Work to complete: Transcribe the listing exactly; drop the images.

Data for this task:
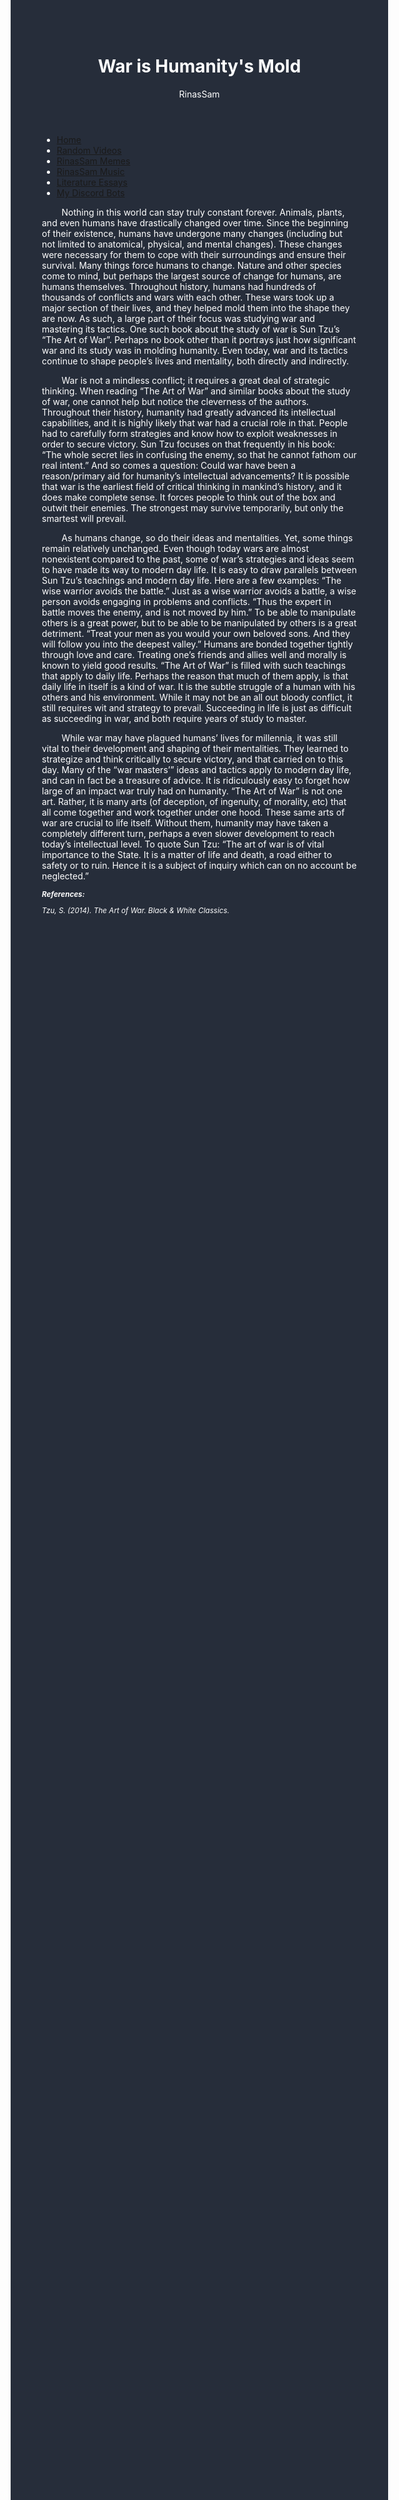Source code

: #+TITLE: War is Humanity's Mold
#+DESCRIPTION: The Art of War Essay
#+AUTHOR: RinasSam
#+EMAIL: samkhaldoon2006@gmail.com
#+OPTIONS: ^:{}
#+OPTIONS: toc:nil
#+OPTIONS: num:nil
#+OPTIONS: \n:nil
#+OPTIONS: timestamp:nil
#+BEGIN_EXPORT html
<body style="background-color:#262d3a; color: white; margin-left: 225px;">

<head>
        <meta charset="UTF-8">
        <title>Literature Essays</title>
        <link rel="stylesheet" href="/styles.css">
    </head>

<nav>
            <ul>
                <li><a href="/">Home</a></li>
                <li><a href="/video_memes.html">Random Videos</a></li>
                <li><a href="/rinassam_memes.html">RinasSam Memes</a></li>
                <li><a href="/music.html">RinasSam Music</a></li>
                <li class="active"><a href="/essays.html">Literature Essays</a></li>
                <li><a href="/discord_bots.html">My Discord Bots</a></li>
                <img src="/images/RinasSam Logo.png" alt="RinasSam Logo" align="left" height=169 border="0px">
            </ul>
</nav>

#+END_EXPORT

\nbsp{}\nbsp{}\nbsp{}\nbsp{}\nbsp{}\nbsp{}\nbsp{}\nbsp{}Nothing in this world can stay truly constant forever. Animals, plants, and even humans have drastically changed over time. Since the beginning of their existence, humans have undergone many changes (including but not limited to anatomical, physical, and mental changes). These changes were necessary for them to cope with their surroundings and ensure their survival. Many things force humans to change. Nature and other species come to mind, but perhaps the largest source of change for humans, are humans themselves. Throughout history, humans had hundreds of thousands of conflicts and wars with each other. These wars took up a major section of their lives, and they helped mold them into the shape they are now. As such, a large part of their focus was studying war and mastering its tactics. One such book about the study of war is Sun Tzu’s “The Art of War”. Perhaps no book other than it portrays just how significant war and its study was in molding humanity. Even today, war and its tactics continue to shape people’s lives and mentality, both directly and indirectly.

\nbsp{}\nbsp{}\nbsp{}\nbsp{}\nbsp{}\nbsp{}\nbsp{}\nbsp{}War is not a mindless conflict; it requires a great deal of strategic thinking. When reading “The Art of War” and similar books about the study of war, one cannot help but notice the cleverness of the authors. Throughout their history, humanity had greatly advanced its intellectual capabilities, and it is highly likely that war had a crucial role in that. People had to carefully form strategies and know how to exploit weaknesses in order to secure victory. Sun Tzu focuses on that frequently in his book: “The whole secret lies in confusing the enemy, so that he cannot fathom our real intent.” And so comes a question: Could war have been a reason/primary aid for humanity’s intellectual advancements? It is possible that war is the earliest field of critical thinking in mankind’s history, and it does make complete sense. It forces people to think out of the box and outwit their enemies. The strongest may survive temporarily, but only the smartest will prevail.


\nbsp{}\nbsp{}\nbsp{}\nbsp{}\nbsp{}\nbsp{}\nbsp{}\nbsp{}As humans change, so do their ideas and mentalities. Yet, some things remain relatively unchanged. Even though today wars are almost nonexistent compared to the past, some of war’s strategies and ideas seem to have made its way to modern day life. It is easy to draw parallels between Sun Tzu’s teachings and modern day life. Here are a few examples: “The wise warrior avoids the battle.” Just as a wise warrior avoids a battle, a wise person avoids engaging in problems and conflicts. “Thus the expert in battle moves the enemy, and is not moved by him.” To be able to manipulate others is a great power, but to be able to be manipulated by others is a great detriment. “Treat your men as you would your own beloved sons. And they will follow you into the deepest valley.” Humans are bonded together tightly through love and care. Treating one’s friends and allies well and morally is known to yield good results. “The Art of War” is filled with such teachings that apply to daily life. Perhaps the reason that much of them apply, is that daily life in itself is a kind of war. It is the subtle struggle of a human with his others and his environment. While it may not be an all out bloody conflict, it still requires wit and strategy to prevail. Succeeding in life is just as difficult as succeeding in war, and both require years of study to master.


\nbsp{}\nbsp{}\nbsp{}\nbsp{}\nbsp{}\nbsp{}\nbsp{}\nbsp{}While war may have plagued humans’ lives for millennia, it was still vital to their development and shaping of their mentalities. They learned to strategize and think critically to secure victory, and that carried on to this day. Many of the “war masters’” ideas and tactics apply to modern day life, and can in fact be a treasure of advice. It is ridiculously easy to forget how large of an impact war truly had on humanity. “The Art of War” is not one art. Rather, it is many arts (of deception, of ingenuity, of morality, etc) that all come together and work together under one hood. These same arts of war are crucial to life itself. Without them, humanity may have taken a completely different turn, perhaps a even slower development to reach today’s intellectual level. To quote Sun Tzu: “The art of war is of vital importance to the State. It is a matter of life and death, a road either to safety or to ruin. Hence it is a subject of inquiry which can on no account be neglected.”

#+BEGIN_EXPORT html
<sup><i>
#+END_EXPORT
*References:*

Tzu, S. (2014). The Art of War. Black & White Classics.
#+BEGIN_EXPORT html
</i>
</sup>
#+END_EXPORT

Task answer:
Source code

: #+TITLE: War is Humanity's Mold
#+DESCRIPTION: The Art of War Essay
#+AUTHOR: RinasSam
#+EMAIL: samkhaldoon2006@gmail.com
#+OPTIONS: ^:{}
#+OPTIONS: toc:nil
#+OPTIONS: num:nil
#+OPTIONS: \n:nil
#+OPTIONS: timestamp:nil
#+BEGIN_EXPORT html
<body style="background-color:#262d3a; color: white; margin-left: 225px;">

<head>
        <meta charset="UTF-8">
        <title>Literature Essays</title>
        <link rel="stylesheet" href="/styles.css">
    </head>

<nav>
            <ul>
                <li><a href="/">Home</a></li>
                <li><a href="/video_memes.html">Random Videos</a></li>
                <li><a href="/rinassam_memes.html">RinasSam Memes</a></li>
                <li><a href="/music.html">RinasSam Music</a></li>
                <li class="active"><a href="/essays.html">Literature Essays</a></li>
                <li><a href="/discord_bots.html">My Discord Bots</a></li>
                <img src="/images/RinasSam Logo.png" alt="RinasSam Logo" align="left" height=169 border="0px">
            </ul>
</nav>

#+END_EXPORT

\nbsp{}\nbsp{}\nbsp{}\nbsp{}\nbsp{}\nbsp{}\nbsp{}\nbsp{}Nothing in this world can stay truly constant forever. Animals, plants, and even humans have drastically changed over time. Since the beginning of their existence, humans have undergone many changes (including but not limited to anatomical, physical, and mental changes). These changes were necessary for them to cope with their surroundings and ensure their survival. Many things force humans to change. Nature and other species come to mind, but perhaps the largest source of change for humans, are humans themselves. Throughout history, humans had hundreds of thousands of conflicts and wars with each other. These wars took up a major section of their lives, and they helped mold them into the shape they are now. As such, a large part of their focus was studying war and mastering its tactics. One such book about the study of war is Sun Tzu’s “The Art of War”. Perhaps no book other than it portrays just how significant war and its study was in molding humanity. Even today, war and its tactics continue to shape people’s lives and mentality, both directly and indirectly.

\nbsp{}\nbsp{}\nbsp{}\nbsp{}\nbsp{}\nbsp{}\nbsp{}\nbsp{}War is not a mindless conflict; it requires a great deal of strategic thinking. When reading “The Art of War” and similar books about the study of war, one cannot help but notice the cleverness of the authors. Throughout their history, humanity had greatly advanced its intellectual capabilities, and it is highly likely that war had a crucial role in that. People had to carefully form strategies and know how to exploit weaknesses in order to secure victory. Sun Tzu focuses on that frequently in his book: “The whole secret lies in confusing the enemy, so that he cannot fathom our real intent.” And so comes a question: Could war have been a reason/primary aid for humanity’s intellectual advancements? It is possible that war is the earliest field of critical thinking in mankind’s history, and it does make complete sense. It forces people to think out of the box and outwit their enemies. The strongest may survive temporarily, but only the smartest will prevail.


\nbsp{}\nbsp{}\nbsp{}\nbsp{}\nbsp{}\nbsp{}\nbsp{}\nbsp{}As humans change, so do their ideas and mentalities. Yet, some things remain relatively unchanged. Even though today wars are almost nonexistent compared to the past, some of war’s strategies and ideas seem to have made its way to modern day life. It is easy to draw parallels between Sun Tzu’s teachings and modern day life. Here are a few examples: “The wise warrior avoids the battle.” Just as a wise warrior avoids a battle, a wise person avoids engaging in problems and conflicts. “Thus the expert in battle moves the enemy, and is not moved by him.” To be able to manipulate others is a great power, but to be able to be manipulated by others is a great detriment. “Treat your men as you would your own beloved sons. And they will follow you into the deepest valley.” Humans are bonded together tightly through love and care. Treating one’s friends and allies well and morally is known to yield good results. “The Art of War” is filled with such teachings that apply to daily life. Perhaps the reason that much of them apply, is that daily life in itself is a kind of war. It is the subtle struggle of a human with his others and his environment. While it may not be an all out bloody conflict, it still requires wit and strategy to prevail. Succeeding in life is just as difficult as succeeding in war, and both require years of study to master.


\nbsp{}\nbsp{}\nbsp{}\nbsp{}\nbsp{}\nbsp{}\nbsp{}\nbsp{}While war may have plagued humans’ lives for millennia, it was still vital to their development and shaping of their mentalities. They learned to strategize and think critically to secure victory, and that carried on to this day. Many of the “war masters’” ideas and tactics apply to modern day life, and can in fact be a treasure of advice. It is ridiculously easy to forget how large of an impact war truly had on humanity. “The Art of War” is not one art. Rather, it is many arts (of deception, of ingenuity, of morality, etc) that all come together and work together under one hood. These same arts of war are crucial to life itself. Without them, humanity may have taken a completely different turn, perhaps a even slower development to reach today’s intellectual level. To quote Sun Tzu: “The art of war is of vital importance to the State. It is a matter of life and death, a road either to safety or to ruin. Hence it is a subject of inquiry which can on no account be neglected.”

#+BEGIN_EXPORT html
<sup><i>
#+END_EXPORT
*References:*

Tzu, S. (2014). The Art of War. Black & White Classics.
#+BEGIN_EXPORT html
</i>
</sup>
#+END_EXPORT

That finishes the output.